A painting was found hidden in a wall of an Italian museum. It was authenticated as a Gustav Klimt work that was stolen from the same gallery in 1997. It was reported that Klimt’s Portrait of a Lady was owned by the Ricci Oddi Gallery of Modern Art in 1925, with only the painting’s frame found on the roof of the museum.
Investigations into the 1917 work, which is worth at about $66 million today, stopped over the next few decades. The break came by chance last month, when a museum gardener clearing ivy from a wall opened a metal access panel and discovered the painting inside. It was put in a plastic bag. Experts finally confirmed that the painting was not fake, and officials in Piacenza where the Ricci Oddi is located announced the news.

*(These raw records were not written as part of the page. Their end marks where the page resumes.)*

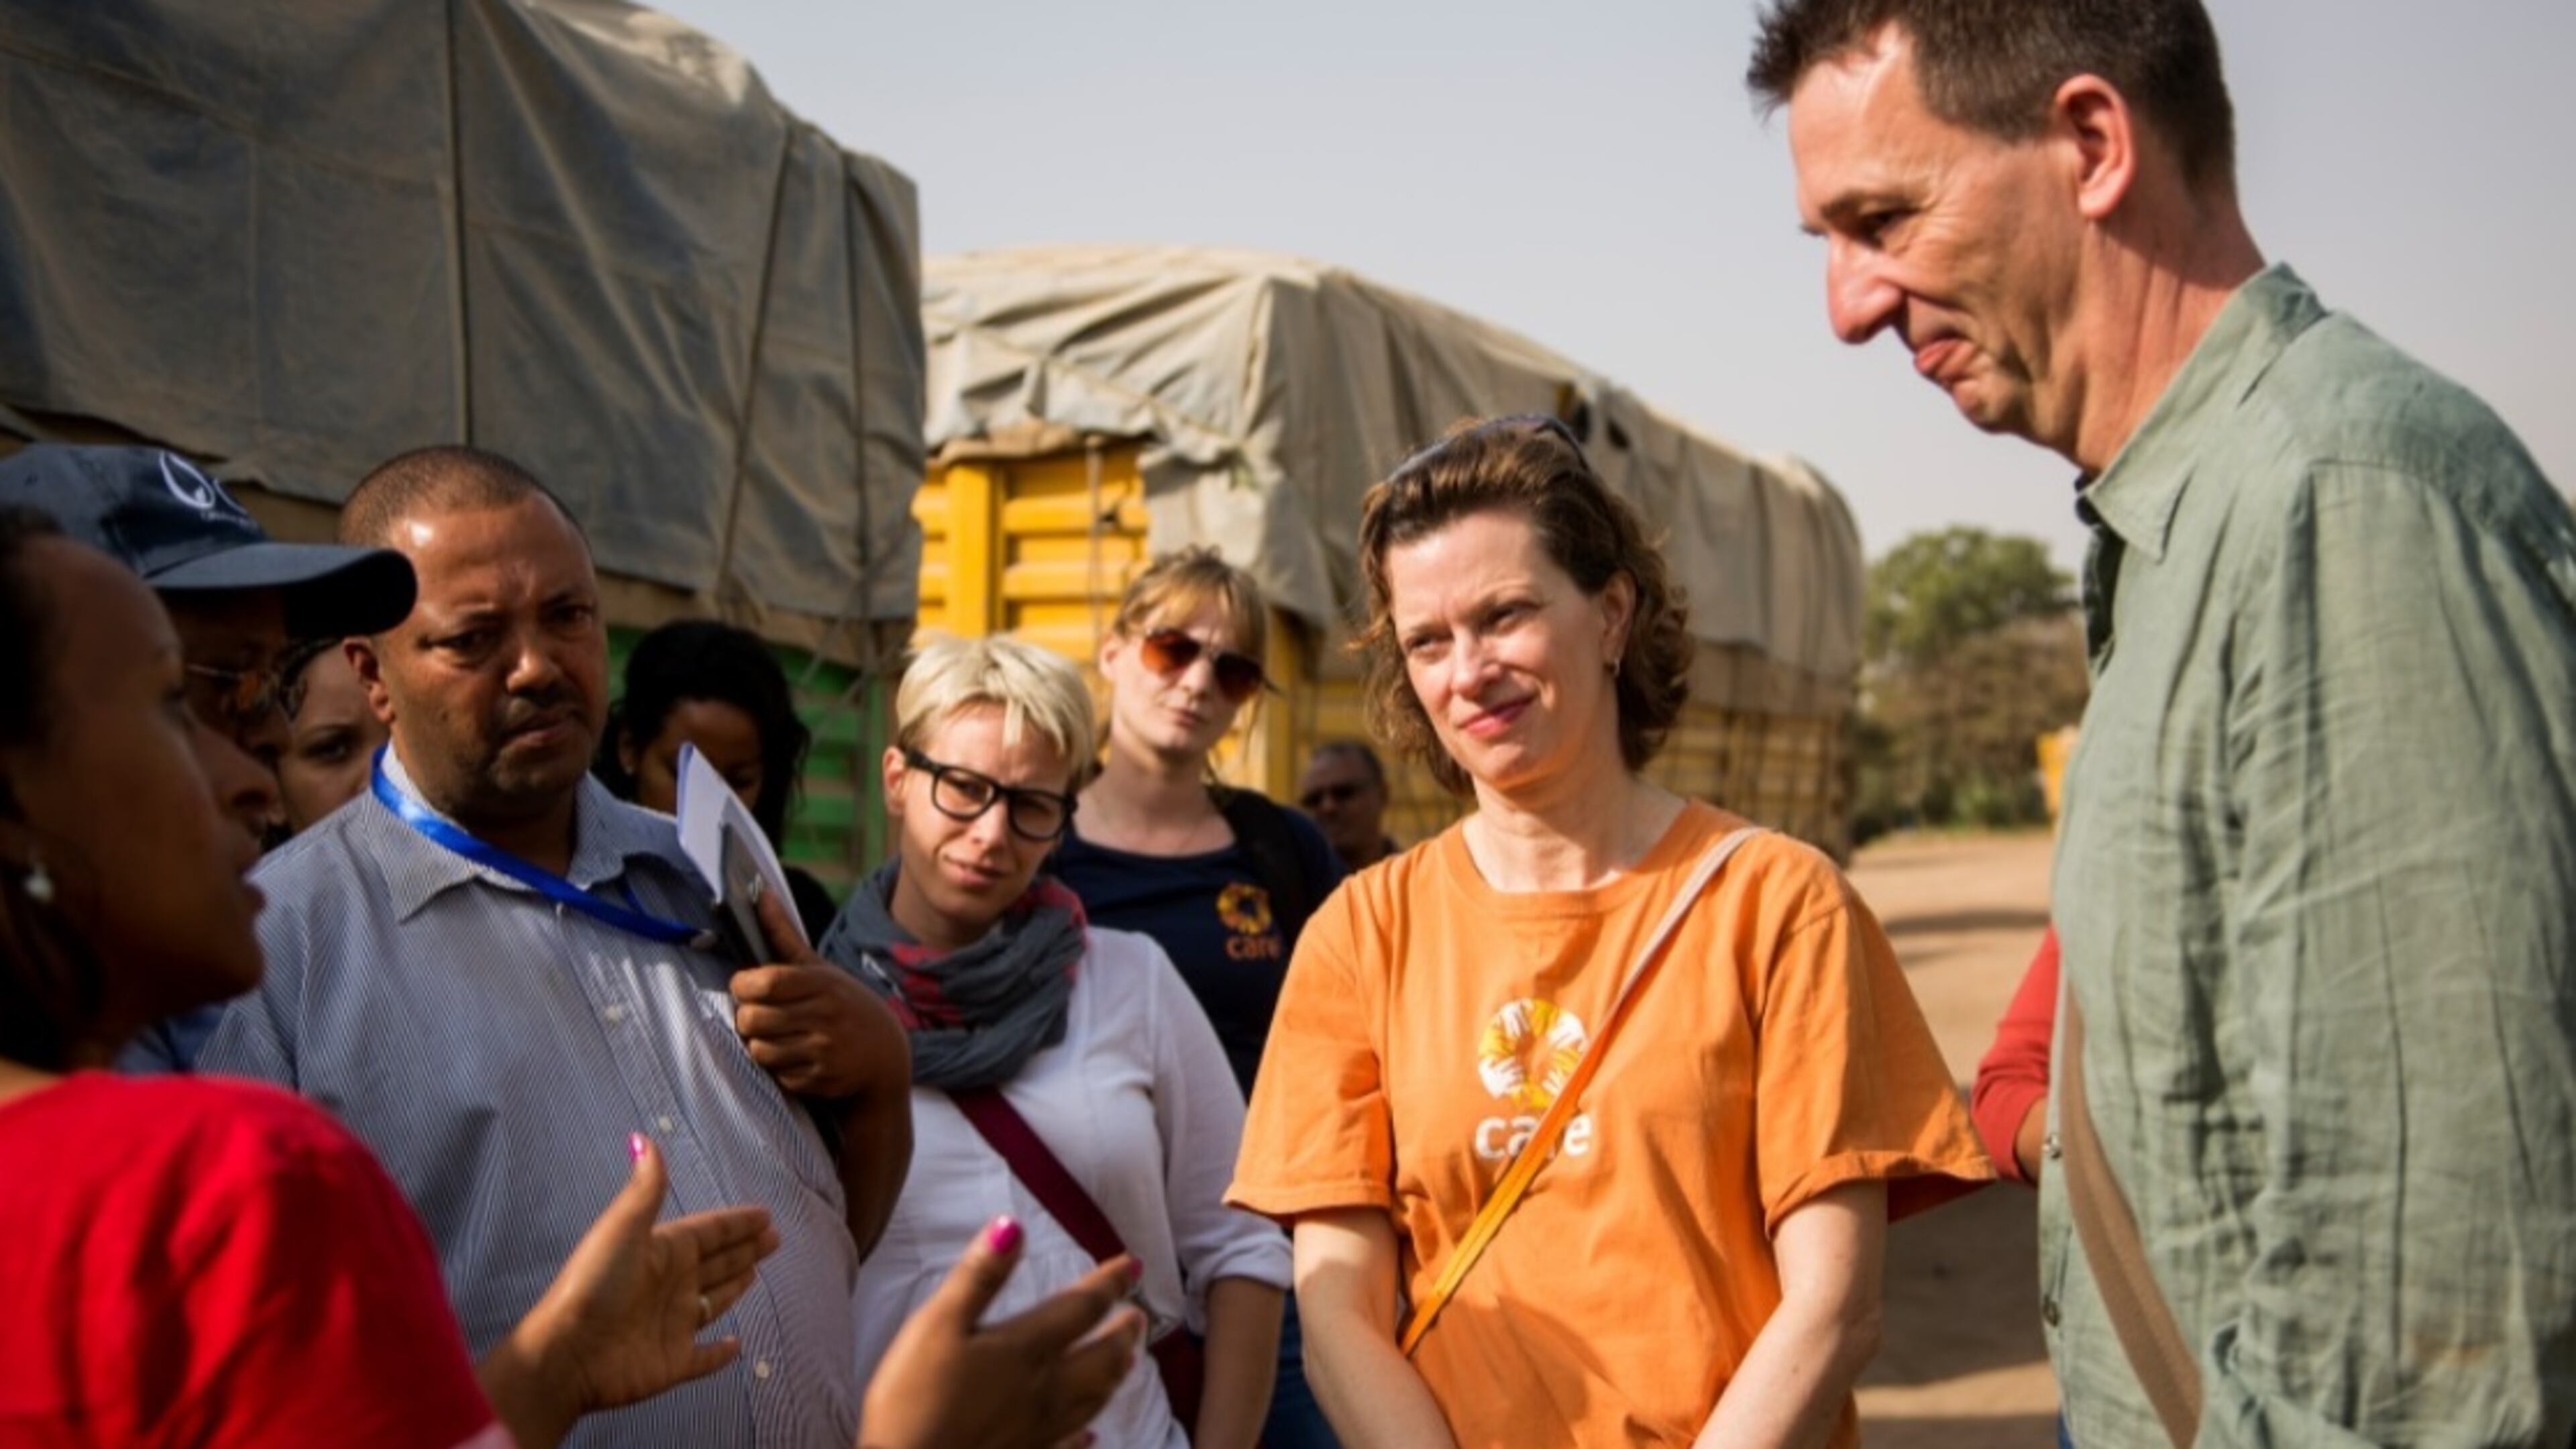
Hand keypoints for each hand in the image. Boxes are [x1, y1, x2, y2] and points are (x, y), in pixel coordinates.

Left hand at [480, 1135, 781, 1447]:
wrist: (568, 1352)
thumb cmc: (595, 1285)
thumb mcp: (622, 1229)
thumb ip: (645, 1188)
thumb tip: (643, 1137)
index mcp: (662, 1251)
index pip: (708, 1232)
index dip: (735, 1223)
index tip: (764, 1214)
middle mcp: (670, 1285)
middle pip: (716, 1262)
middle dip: (743, 1248)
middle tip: (774, 1238)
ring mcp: (673, 1325)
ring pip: (713, 1301)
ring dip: (734, 1286)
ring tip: (757, 1271)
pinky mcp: (674, 1362)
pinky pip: (705, 1357)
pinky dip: (722, 1353)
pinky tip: (737, 1345)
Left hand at [733, 887, 909, 1100]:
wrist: (885, 1055)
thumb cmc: (844, 1004)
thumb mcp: (820, 969)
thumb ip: (783, 935)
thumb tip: (759, 893)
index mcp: (822, 984)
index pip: (765, 982)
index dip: (743, 985)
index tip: (746, 986)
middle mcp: (824, 1016)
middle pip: (752, 1019)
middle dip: (747, 1018)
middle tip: (759, 1014)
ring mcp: (824, 1050)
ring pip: (759, 1050)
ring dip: (761, 1044)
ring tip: (777, 1036)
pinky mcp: (821, 1079)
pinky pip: (777, 1075)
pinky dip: (781, 1069)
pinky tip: (798, 1057)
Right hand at [859, 1217, 1148, 1448]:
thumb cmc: (914, 1399)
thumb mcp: (937, 1324)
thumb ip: (979, 1276)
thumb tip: (1012, 1226)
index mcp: (1026, 1349)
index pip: (1082, 1308)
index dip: (1110, 1283)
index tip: (1134, 1265)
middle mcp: (1044, 1390)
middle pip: (1101, 1358)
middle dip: (1124, 1334)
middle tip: (1139, 1317)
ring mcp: (1038, 1430)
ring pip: (1094, 1400)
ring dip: (1115, 1376)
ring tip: (1128, 1362)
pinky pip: (1067, 1446)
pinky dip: (1084, 1436)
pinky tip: (1090, 1437)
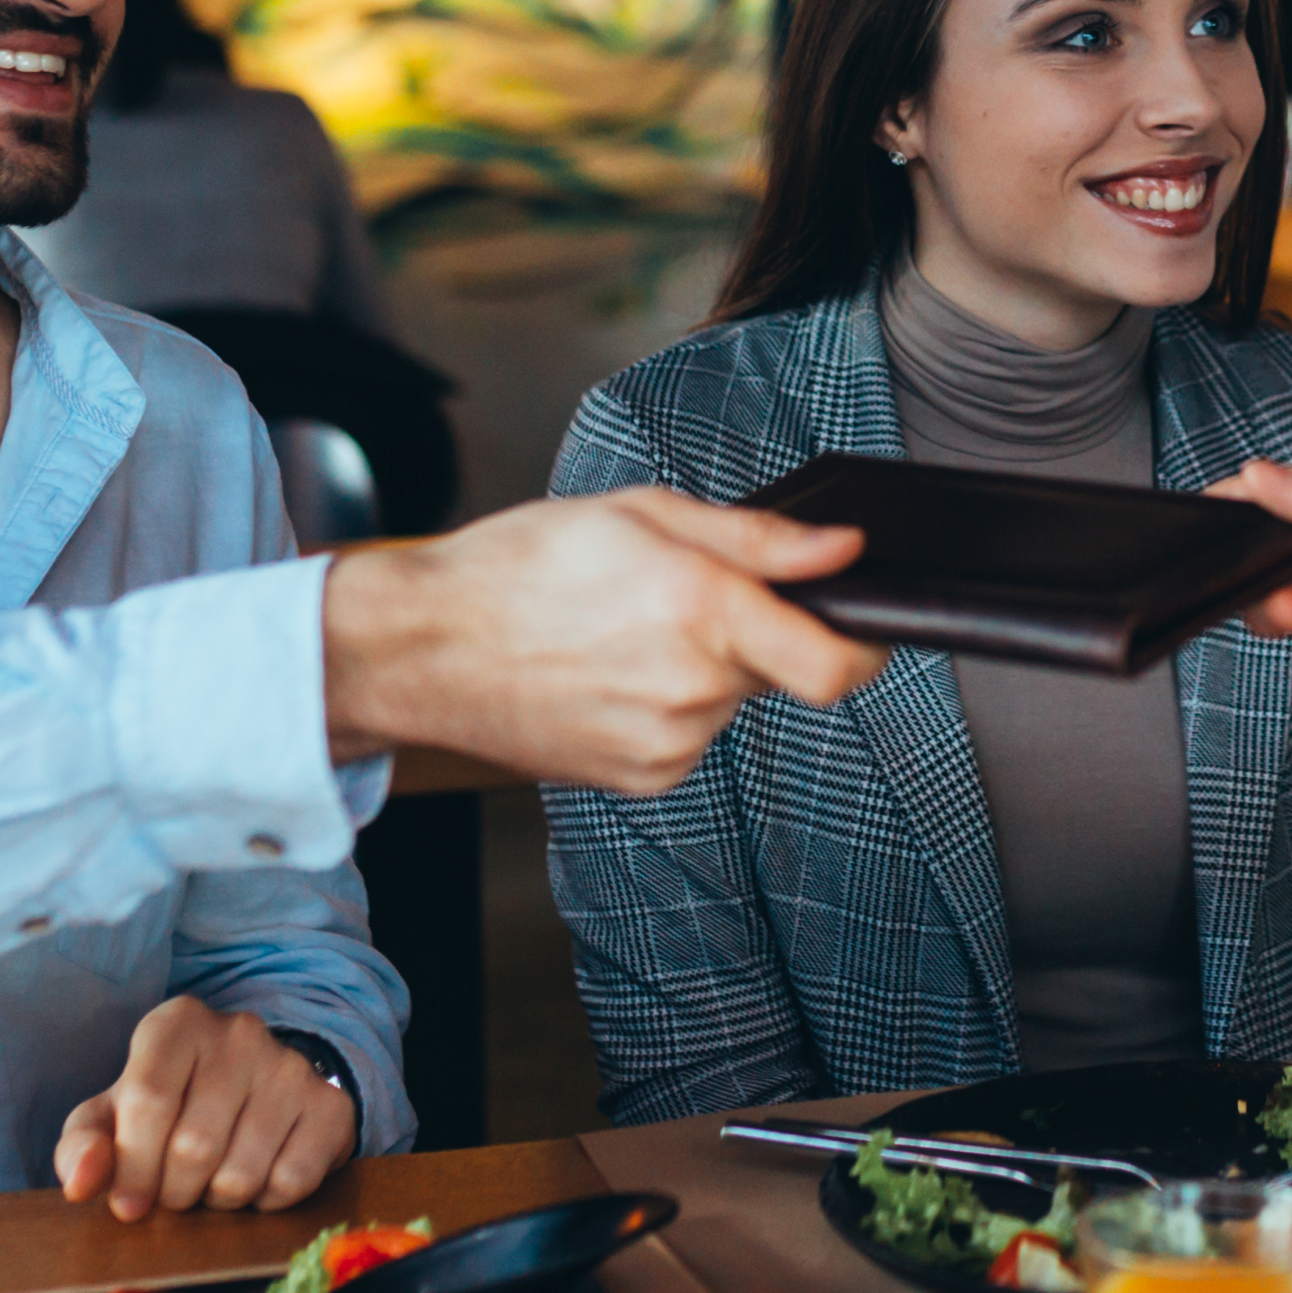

"It's with no small emotion that I can tell you the work is authentic," Piacenza Prosecutor Ornella Chicca said. An authenticator in Bologna said the painting is still in very good condition, having only suffered a scratch on an edge, possibly from a silly effort to remove the portrait from its frame. Officials said X-rays aided in the authentication process, showing that Portrait of a Lady had been painted on the top of another portrait.
As for why the painting had been stored within a wall, Anne Marie O'Connor, a journalist who had written about another of Klimt’s paintings, said that the thief knew it would be too difficult to sell the painting during the investigation at that time and perhaps planned to return one day and retrieve it. The portrait has been held in Italy’s central bank during the investigation.